The Way of the Dragon
Dir: Bruce Lee
I’ve never been the biggest Bruce Lee fan. Obviously, he changed martial arts cinema for all time and arguably, more than 45 years after his sadly early passing, remains its best known name, but I’ve always enjoyed the stars who followed just in his wake more. The Way of the Dragon is a pretty good encapsulation of why.

Lee was coming off the wild and widespread success of Fist of Fury, so he had a lot of sway, and was able to cash it in to make his writing and directorial debut. The results suggest that, while a charismatic star and the most talented martial artist of his generation, he had a way to go as a filmmaker. Lee’s screenplay is basic and dull. It sees him coming to Italy to help protect a Chinese restaurant under threat of takeover from the mob. Lee never manages to establish larger stakes, nor much connection between himself and co-star Nora Miao or the staff of the restaurant, who have been training in karate. The fish out of water comedy of the first half is, to put it mildly, not Lee’s gift as an actor, and makes an already uneventful build up feel grindingly slow.
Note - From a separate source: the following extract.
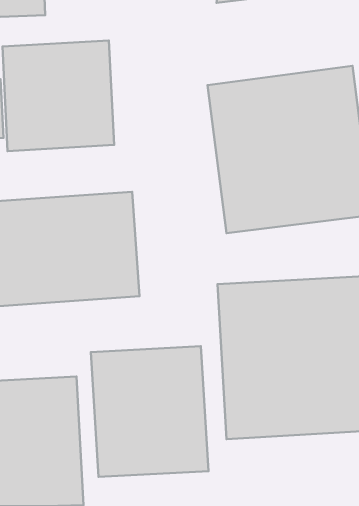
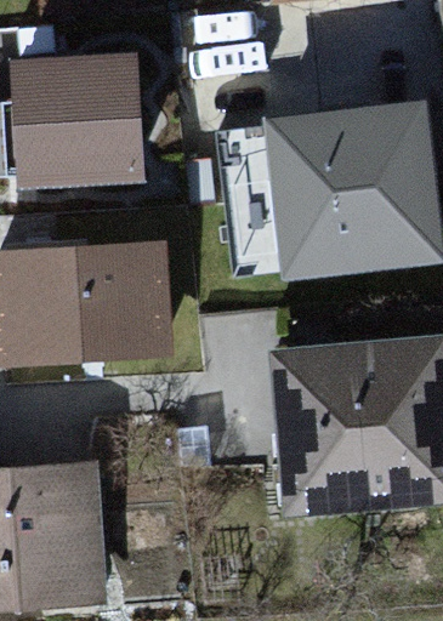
building: [91,346,208,477] -> none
There are two great scenes in The Way of the Dragon. The fight with Lee wielding dual nunchaku and the finale, with Lee facing off against a young, clean shaven, Chuck Norris. Both sequences deliver the hard hitting action we expect of Lee and are brilliantly choreographed by the star and Unicorn Chan. The direction isn’t always as successful, for instance, Lee’s repeated cutaways to a kitten during the finale are much less funny than he may have imagined. Still, for these blessed minutes, the film delivers what we’re looking for from it. Even the rest of the action sometimes disappoints, never more so than when Hwang Jang Lee steps up, only to be so soundly beaten by Lee that he barely gets a chance to show his abilities (look at his films with Jackie Chan for a far better showcase).

On the whole, I found The Way of the Dragon disappointing. There are isolated moments that explain why Lee was and is so revered, but the film as a whole is largely tedious, not especially well made, and plods its way to those moments.